後、本編とネタ被りが酷いので気をつけて下さい。


旧作(改訂前)
天国の存在確率


――ピー

 

 最後に見た光景は、一直線の線を示す心電図。

 無機質な部屋で静かに一人佇む私。

 

 上も下も右も左もずっとずっと続く先もまっしろな世界にふわりと浮かぶ。

 何が起きたか考える間もなく、重力を得た私は落ちていった。

 

 パシャパシャと打ち付ける水音。手足を動かすと冷たい水の感覚と、ざらっとした砂の感触。

 白い世界で感じた存在するか、しないか分からない様な感覚ではなくリアルな感覚に目を開けると、川底に沈むサビつきひしゃげた青い清涼飲料水の缶が見えた。膝をついて体を起こし、首を上げる。

 

 空には飛行船、古臭い教科書でしかみたことのない街並み。土手の上を着物で行き交う人々。異形の生物。

 見たことのない筈なのに見慣れたそれは――銀魂――(よぎ)った考えを否定しようにも、じゃあ何だっていうのだといえば銀魂としか答えようがなく、目を閉じて「夢だ」を十回繰り返して、再び開けるとやっぱりそれ等は変わることなくそこにあった。

 

 幸いに川原には雑草が伸びていて、陰に隠れた私は目立つことはなく、温かい日差しのお陰で、水にぬれた衣服が体温を奪うことはない。まとわりつく感触は気持ち悪いけども。

 常に感じていた息苦しさとダルさが喪失していて、体がやけに軽く感じられる。そういえば長らく入院着だったから、普通の服を着るのは久しぶりだと思った。

 

「どーしますかね」

 

 ひょうきんに呟いて現実逃避をしようとしてみるが、打ち付ける水のリアルな感触が邪魔をする。しかたなく水から上がり、体育座りで川べりに座り直す。

 空に浮かぶ飛行船のゴォオオウっとした音と、川のチャプチャプとした音、背後から聞える喧騒の様な生々しい生活音。

 何が起こったのか、私死んじゃった? ここは天国? ある意味天国だけどこんな天国認めたくはない。いや過ぎるでしょ、こんな生々しい川辺にゴミが落ちている様な天国。現実に疲れたおっさんが自殺してここに辿り着いたら、きっともう一回自殺するんじゃね? でも、もしさここが銀魂だったら、ちょっとだけ見てみたいなぁ、まるで駄目なおっさんでもいいからさ。ほら私銀魂好きだしね、で、ちょこっとお邪魔して、帰ってさ、何か面白い夢みたよーってそんな感じで終わればいいのになぁ。あーでも、このまま夢を見続けて、気がついたらぽっくりいってるってのも悪くはないかも。

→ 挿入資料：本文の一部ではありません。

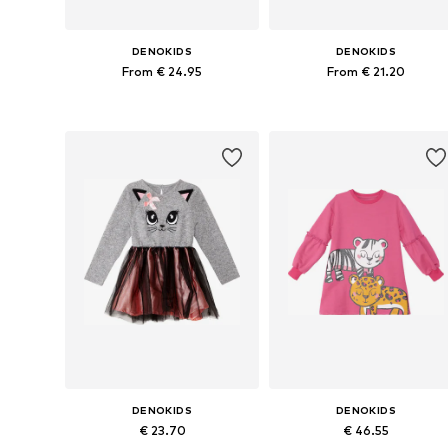
DENOKIDS
DENOKIDS
From € 24.95
From € 21.20
Available sizes: 110, 116, 122, 128, 134, 140
Available sizes: 110, 116, 122
Add to basket
Add to basket
DENOKIDS
DENOKIDS
€ 23.70
€ 46.55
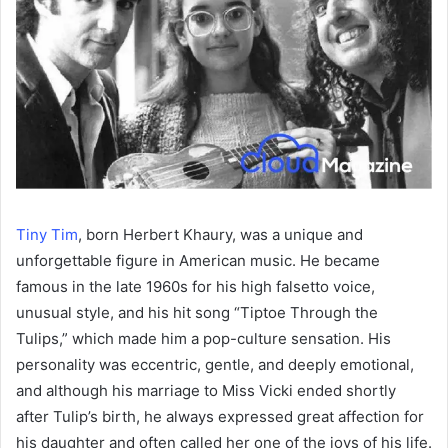
Tiny Tim
, born Herbert Khaury, was a unique and
unforgettable figure in American music. He became
famous in the late 1960s for his high falsetto voice,
unusual style, and his hit song “Tiptoe Through the
Tulips,” which made him a pop-culture sensation. His
personality was eccentric, gentle, and deeply emotional,
and although his marriage to Miss Vicki ended shortly
after Tulip’s birth, he always expressed great affection for
his daughter and often called her one of the joys of his life.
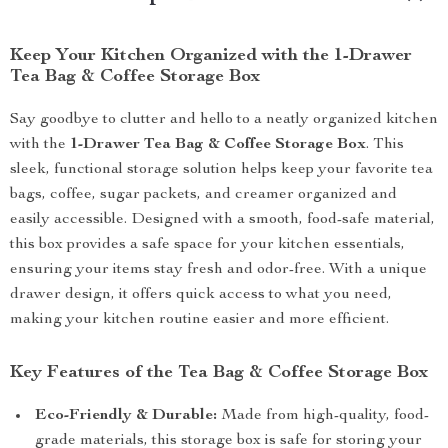
Keep Your Kitchen Organized with the 1-Drawer
Tea Bag & Coffee Storage Box
Say goodbye to clutter and hello to a neatly organized kitchen
with the
1-Drawer Tea Bag & Coffee Storage Box
. This
sleek, functional storage solution helps keep your favorite tea
bags, coffee, sugar packets, and creamer organized and
easily accessible. Designed with a smooth, food-safe material,
this box provides a safe space for your kitchen essentials,
ensuring your items stay fresh and odor-free. With a unique
drawer design, it offers quick access to what you need,
making your kitchen routine easier and more efficient.
Key Features of the Tea Bag & Coffee Storage Box
Eco-Friendly & Durable:
Made from high-quality, food-
grade materials, this storage box is safe for storing your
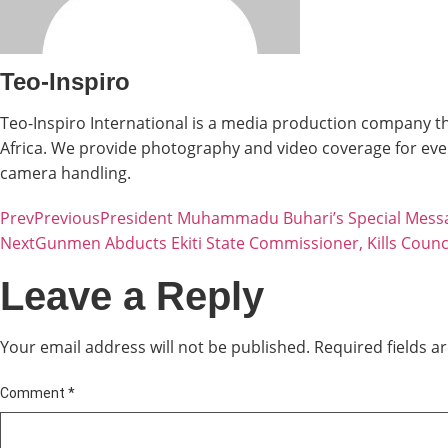
Teo-Inspiro
Teo-Inspiro International is a media production company th
Africa. We provide photography and video coverage for even
camera handling.
Prev
Previous
President Muhammadu Buhari’s Special Mess
Next
Gunmen Abducts Ekiti State Commissioner, Kills Counci
Leave a Reply
Your email address will not be published.
Required fields 
Comment
*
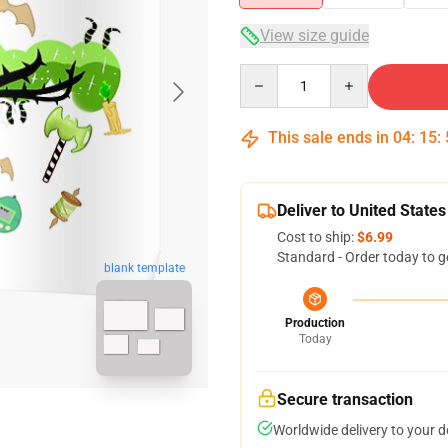
View size guide
Quantity
This sale ends in
04
:
15
:
Deliver to United States
Cost to ship:
$6.99
Standard - Order today to g
blank template
Production
Today
Secure transaction
Worldwide delivery to your 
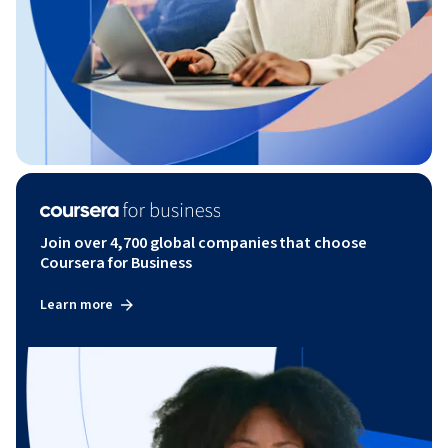
Join over 4,700 global companies that choose
Coursera for Business
Learn more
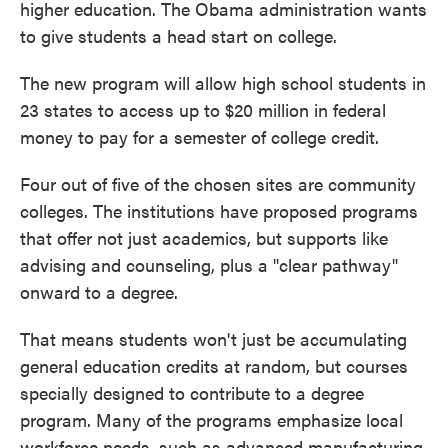
higher education. The Obama administration wants
to give students a head start on college.
The new program will allow high school students in
23 states to access up to $20 million in federal
money to pay for a semester of college credit.
Four out of five of the chosen sites are community
colleges. The institutions have proposed programs
that offer not just academics, but supports like
advising and counseling, plus a "clear pathway"
onward to a degree.
That means students won't just be accumulating
general education credits at random, but courses
specially designed to contribute to a degree
program. Many of the programs emphasize local
workforce needs, such as advanced manufacturing,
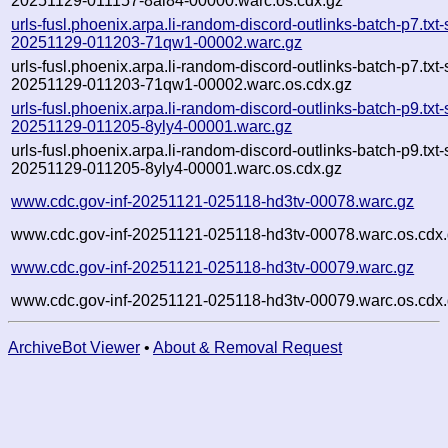
20251129-011157-8ai84-00000.warc.os.cdx.gz
urls-fusl.phoenix.arpa.li-random-discord-outlinks-batch-p7.txt
20251129-011203-71qw1-00002.warc.gz
urls-fusl.phoenix.arpa.li-random-discord-outlinks-batch-p7.txt
20251129-011203-71qw1-00002.warc.os.cdx.gz
urls-fusl.phoenix.arpa.li-random-discord-outlinks-batch-p9.txt
20251129-011205-8yly4-00001.warc.gz
urls-fusl.phoenix.arpa.li-random-discord-outlinks-batch-p9.txt
20251129-011205-8yly4-00001.warc.os.cdx.gz
www.cdc.gov-inf-20251121-025118-hd3tv-00078.warc.gz
www.cdc.gov-inf-20251121-025118-hd3tv-00078.warc.os.cdx
www.cdc.gov-inf-20251121-025118-hd3tv-00079.warc.gz
www.cdc.gov-inf-20251121-025118-hd3tv-00079.warc.os.cdx
ArchiveBot Viewer
•
About & Removal Request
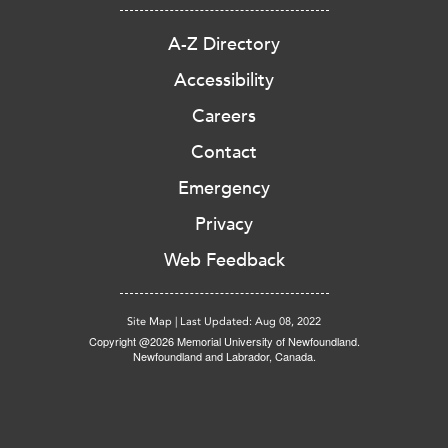
A-Z Directory
Accessibility
Careers
Contact
Emergency
Privacy
Web Feedback
Site Map
|
Last Updated: Aug 08, 2022
Copyright @2026 Memorial University of Newfoundland.
Newfoundland and Labrador, Canada.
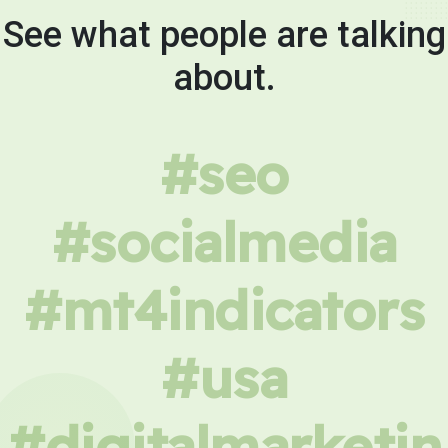
See what people are talking
about.
#seo
#socialmedia
#mt4indicators
#usa
#digitalmarketin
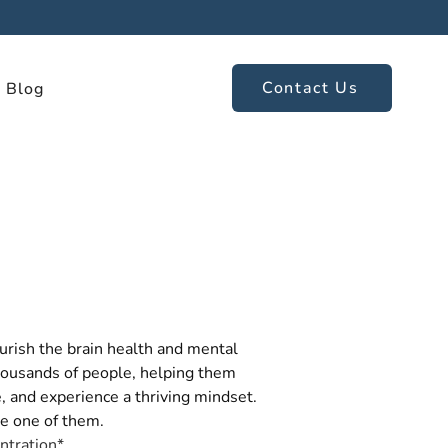
Contact Us
Blog
rish the brain health and mental 
housands of people, helping them 
, and experience a thriving mindset. 
e one of them.
ntration*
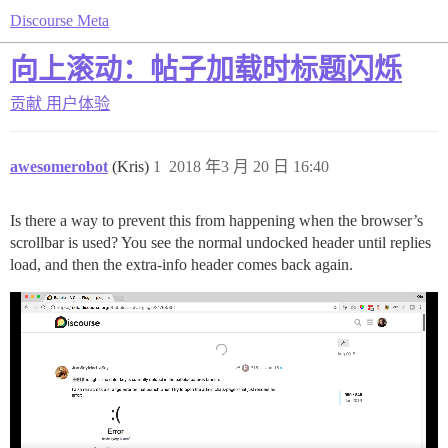
Discourse Meta
向上滚动：帖子加载时标题闪烁
贡献
用户体验
awesomerobot
(Kris)
1
2018 年3 月 20 日 16:40
Is there a way to prevent this from happening when the browser’s
scrollbar is used? You see the normal undocked header until replies
load, and then the extra-info header comes back again.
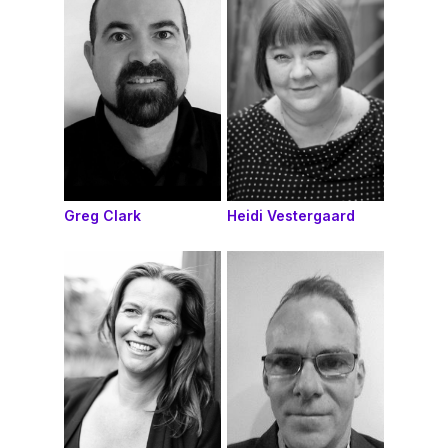
Greg Clark
Heidi Vestergaard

 そんな事を考えていたら、乾いた体が生臭い泥のような匂いを漂わせ始めた。

 急に現実に引き戻され深い溜息をつき、既に無くなったような気がする幸せを逃す。仕方なしに能力とか力とか言っちゃうと中二臭くて死にたくなるけど、そう呼ぶしかないソレを使って体の水分と汚れを取り去る。

 世界を超えた時に、息をするように使えるようになっていたソレは多分何でもできる魔法の力。

 

 これ以上考えても何も答えは出ず、生きていくための覚悟も、帰るための手段、方法も見つからない。

 けれど何か動かないと感情が爆発しそうで、情報を……取り敢えず情報が足りない。そう考え、鳥を飛ばす。

 本物の鳥ではなく、情報を共有できる私の目と耳を持った鳥。

 とたん入ってくる情報量に耐え切れずに、頭痛と耳鳴りと吐き気でうずくまる。

 使い方を失敗したな……そう思うがゆっくりと意識がブラックアウトしていく。